— Кашкин! — сказал Толстой, пристально вглядываясь. Это был тот самый Кашкин, который пострадал вместе с Петрашевским и Европеусом. — Я помню вас. Вы приезжали в Москву из Петербурга. Не заметить вас было трудно. Но в прошлом году мне говорил о вас Европеус. Как я понял, вы были с ним дружны.
— Да, конечно. Нас соединяет нечто большее, чем дружба.
— Я понимаю.
— Может, нам зайти в ресторацию? По пути я переоденусь в штатское.
— Видите ли, — сказал Толстой. — Видите ли… Какие там ресторации, когда у меня ни гроша в кармане!
Кашкин улыбнулся, и в этой улыбке промелькнуло что-то от прежнего светского человека.
— Когда мы встречались в московских гостиных, мы оба были в лучшем положении. Но не извольте беспокоиться. У меня есть чем расплатиться.
— В моей тогдашней жизни было слишком много безнравственного, — сказал Толстой.
Кашкин внимательно посмотрел на него.
— Я думаю, и в моей тоже.
В ресторации они все же не раз и без особых сожалений вспомнили свою безнравственную московскую жизнь. Щеки Кашкина раскраснелись. Голубые глаза с неизменным выражением детской доброты, вдумчивости и серьезности заблестели. Незаметно для себя Кашкин и Толстой перешли на «ты».
— Возможно, это была необходимая ступень в жизни, — сказал Кашкин.
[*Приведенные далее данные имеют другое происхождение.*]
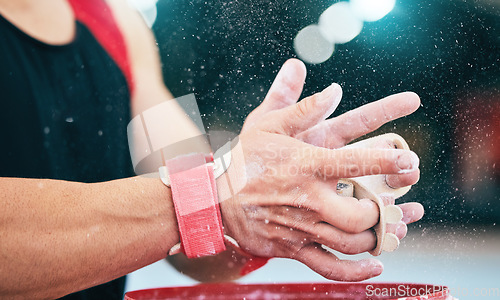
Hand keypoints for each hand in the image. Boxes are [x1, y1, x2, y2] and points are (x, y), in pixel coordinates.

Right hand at [217, 78, 420, 280]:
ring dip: (375, 238)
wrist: (213, 198)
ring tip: (382, 226)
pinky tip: (375, 266)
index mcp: (306, 165)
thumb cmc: (244, 158)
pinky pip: (330, 268)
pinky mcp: (293, 248)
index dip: (388, 162)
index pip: (355, 163)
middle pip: (360, 215)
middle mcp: (308, 199)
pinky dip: (357, 272)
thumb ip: (302, 108)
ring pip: (351, 244)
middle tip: (384, 202)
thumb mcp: (267, 125)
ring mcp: (301, 227)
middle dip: (381, 210)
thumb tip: (335, 89)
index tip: (410, 162)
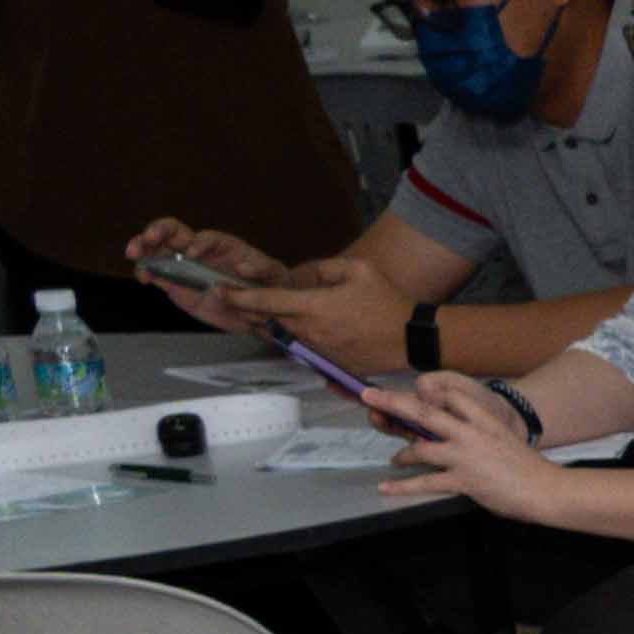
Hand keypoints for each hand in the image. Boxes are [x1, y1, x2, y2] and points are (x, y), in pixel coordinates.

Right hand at [129, 218, 282, 296]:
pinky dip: (146, 272)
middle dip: (158, 231)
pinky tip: (143, 277)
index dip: (198, 243)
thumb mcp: (272, 274)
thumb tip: (242, 267)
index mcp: (220, 245)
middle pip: (172, 232)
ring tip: (134, 254)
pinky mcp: (175, 283)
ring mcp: (183, 265)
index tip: (194, 254)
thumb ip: (260, 267)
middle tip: (148, 238)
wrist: (260, 306)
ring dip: (143, 247)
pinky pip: (156, 273)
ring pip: (157, 249)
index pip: (204, 237)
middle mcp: (198, 250)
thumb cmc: (268, 283)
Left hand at [239, 256, 410, 370]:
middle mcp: (310, 331)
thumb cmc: (388, 301)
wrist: (414, 338)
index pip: (265, 301)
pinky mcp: (332, 365)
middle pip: (268, 322)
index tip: (219, 290)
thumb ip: (323, 268)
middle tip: (234, 301)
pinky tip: (302, 332)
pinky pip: (306, 350)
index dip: (238, 296)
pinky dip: (298, 340)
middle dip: (249, 311)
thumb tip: (305, 275)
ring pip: (285, 337)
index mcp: (313, 306)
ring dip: (272, 326)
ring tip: (263, 316)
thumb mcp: (358, 269)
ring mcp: (320, 351)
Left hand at [362, 368, 561, 519]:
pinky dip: (402, 486)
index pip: (451, 397)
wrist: (546, 490)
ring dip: (402, 454)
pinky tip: (386, 487)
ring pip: (421, 449)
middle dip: (393, 403)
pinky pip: (425, 482)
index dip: (431, 394)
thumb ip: (482, 434)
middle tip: (369, 396)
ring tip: (394, 460)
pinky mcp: (463, 481)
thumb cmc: (529, 469)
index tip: (415, 392)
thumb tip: (462, 438)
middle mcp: (470, 434)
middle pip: (424, 413)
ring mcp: (465, 457)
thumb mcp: (505, 438)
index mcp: (483, 421)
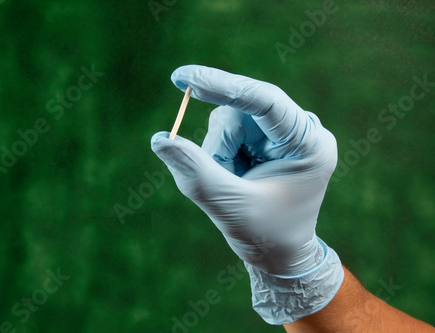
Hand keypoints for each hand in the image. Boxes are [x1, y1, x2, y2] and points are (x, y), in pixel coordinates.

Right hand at [151, 65, 343, 323]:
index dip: (224, 86)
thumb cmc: (266, 236)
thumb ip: (196, 172)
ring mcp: (280, 134)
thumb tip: (159, 139)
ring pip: (228, 119)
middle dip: (219, 145)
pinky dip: (218, 155)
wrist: (279, 255)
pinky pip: (226, 131)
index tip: (184, 78)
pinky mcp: (263, 139)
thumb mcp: (230, 207)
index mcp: (308, 144)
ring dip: (217, 152)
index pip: (265, 100)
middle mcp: (299, 131)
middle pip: (241, 111)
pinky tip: (232, 178)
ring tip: (229, 184)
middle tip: (216, 175)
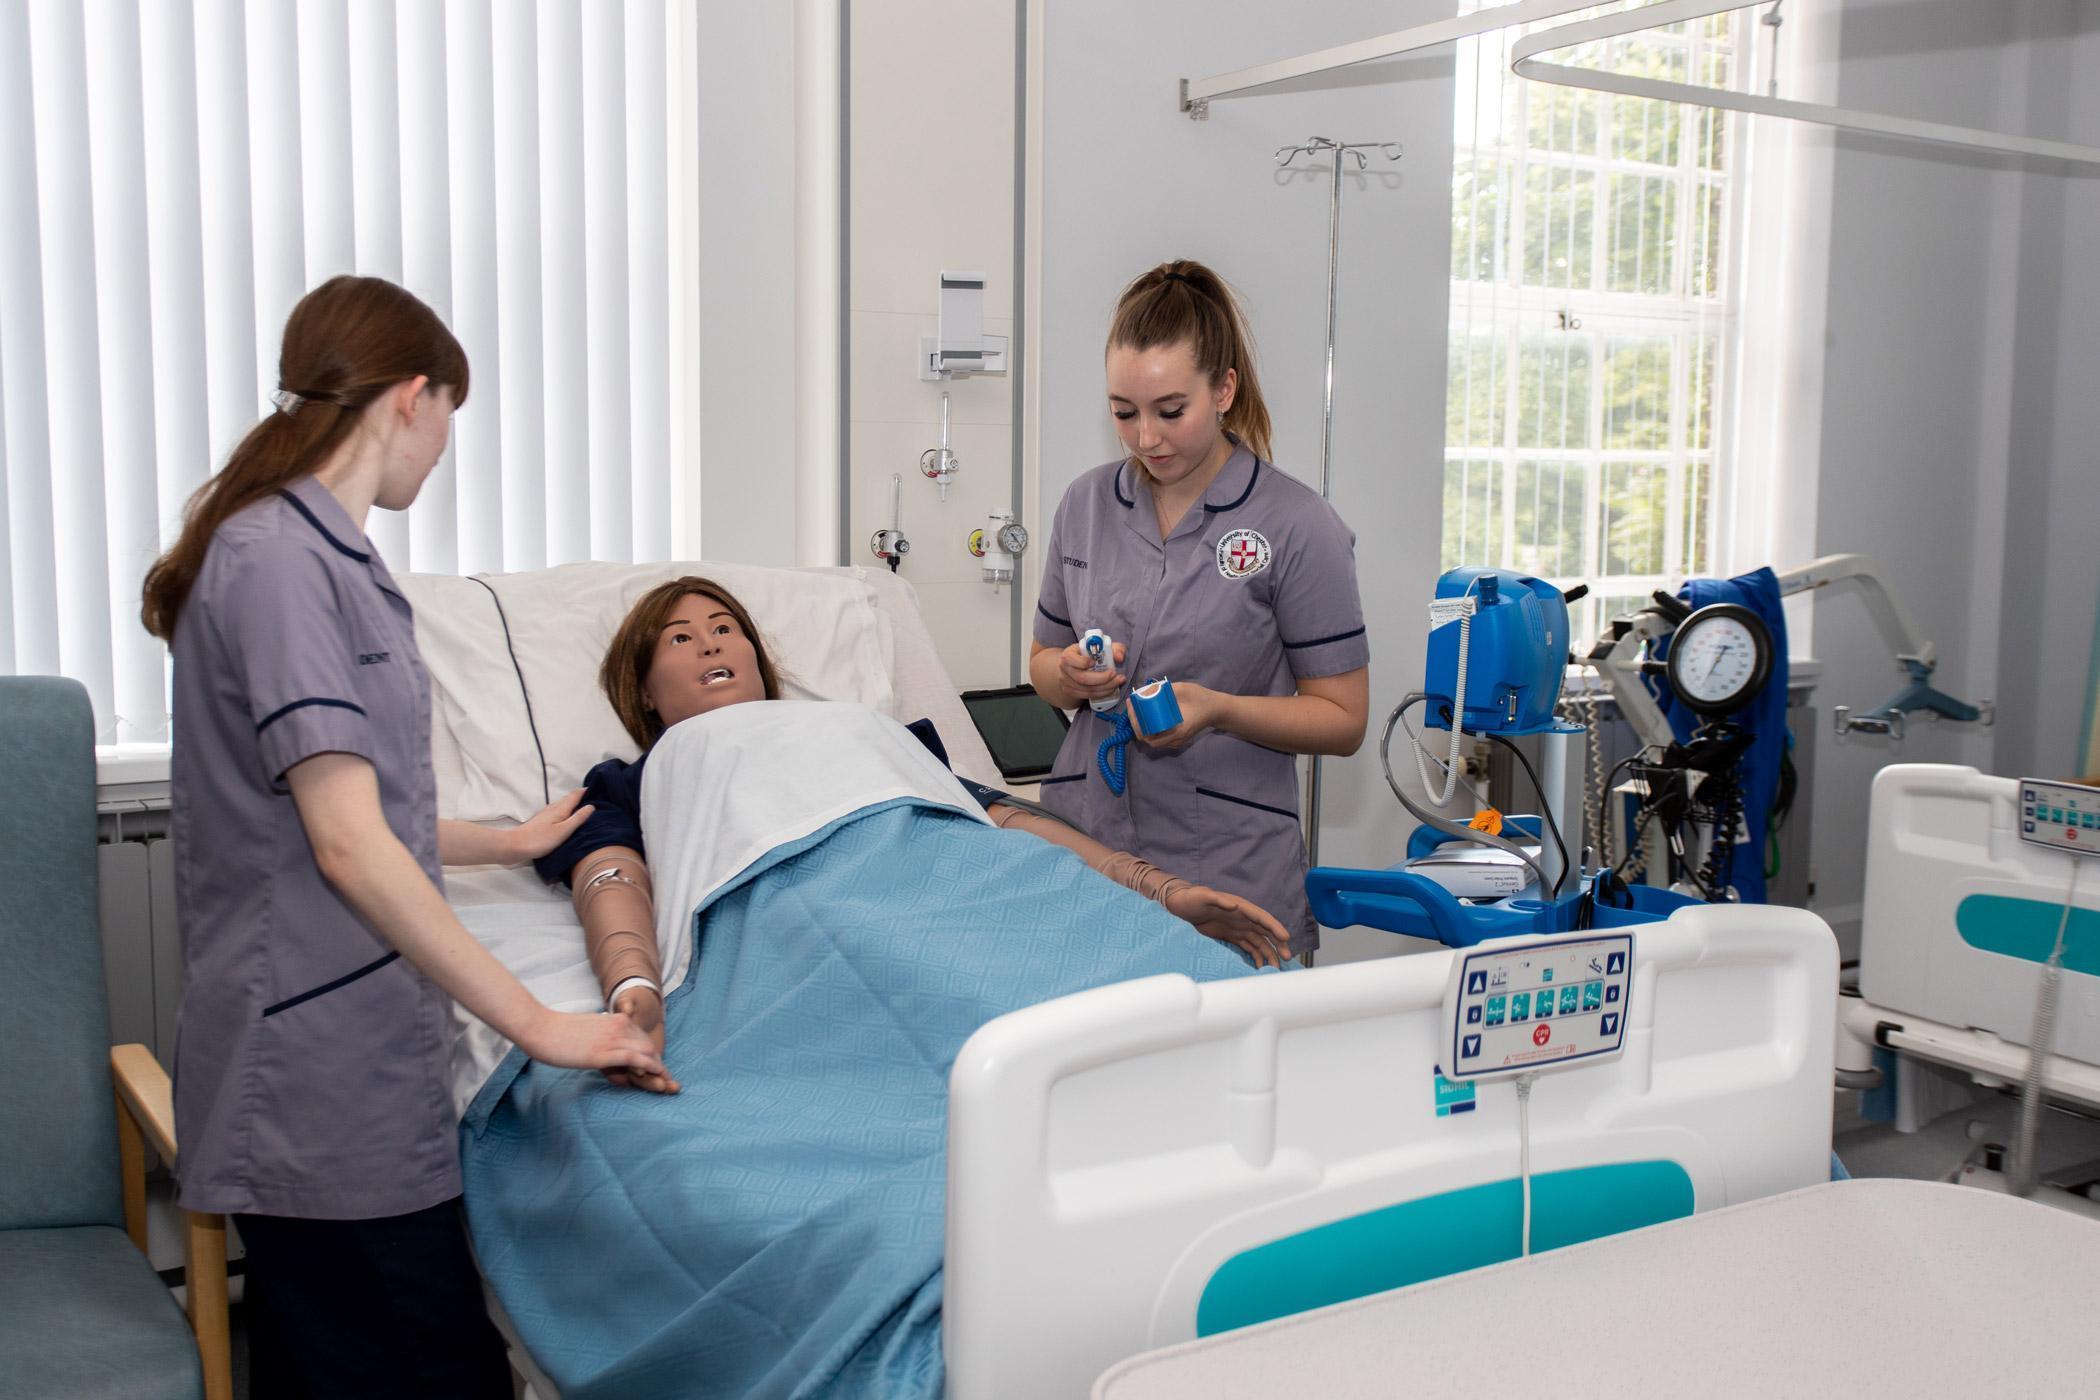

— Для меня это была ложная ступень, — твердо сказал Толстой. Посмотрел на Кашкина и добавил: — Я вспомнил: однажды я видел тебя с цилиндром в руке, в белом жилете, вокруг шеи черный шарф. Волосы длинные, свисают по обе стороны пробора, Ты нравился нашим светским дамам.
— Сейчас я не тот. Да это и неважно. Теперь это всего лишь воспоминание. Ты и сам понимаешь: у меня были свои дела и заботы.
Кашкин расплатился, и они вышли в прохладу ночи, под ярко пылающие звезды и далеко простиравшийся Млечный Путь, словно бы шагнули в мироздание. Пахло гвоздикой, жасмином и теплыми травами, источавшими медвяную сладость.
— Как хорошо чувствовать себя свободным, на миг забыть, что ты солдат и должен вытягиваться перед каждым встречным офицером. Я чувствую прилив сил. А был момент, когда мне показалось, что я сломался, — сказал Кашкин.
— Сломался? Я представляю себе…
— Ты думаешь, в момент, когда должна была свершиться казнь? Нет… В тот час мне было как бы все равно… С самого ареста — а это было в ночь на двадцать третье апреля сорок девятого года — и заточения в Трубецком каземате Петропавловской крепости я покорился судьбе. Конечно, когда за мной прислали в родительский дом — мы жили на Владимирской улице, в доме генеральши Берхман, — когда ночью прислали за мной жандармского офицера и я надевал свой вицмундир, — в голову не могло прийти, что меня ждет долгое заточение и я буду приговорен к смертной казни через расстреляние. В то время я служил младшим помощником столоначальника азиатского департамента министерства иностранных дел и мне было девятнадцать лет.
Голос Кашкина стал глуше, и Толстой поубавил шаг, взял товарища за локоть.
— Надо ли вспоминать, растравлять себя?
— Ничего, — ответил Кашкин. — Я справлюсь. Зачем все это должно оставаться в тайне? Иногда мне кажется, что событиями управляет случай. Я мог оказаться очень далеко от Петербурга и от всей этой истории. Мой начальник граф Борх предлагал мне место вице-консула в Данциге. А лицеист первого выпуска и товарищ Пушкина Ломоносов готов был хлопотать о назначении меня первым секретарем посольства в Бразилии. Но оба предложения я отклонил. Я увлекся политическим учением Фурье, сблизился с известным тебе Европеусом, со Спешневым, Ахшарумовым…
— Европеус говорил, что Петрашевского ты почти не знал, а судили тебя с ним вместе.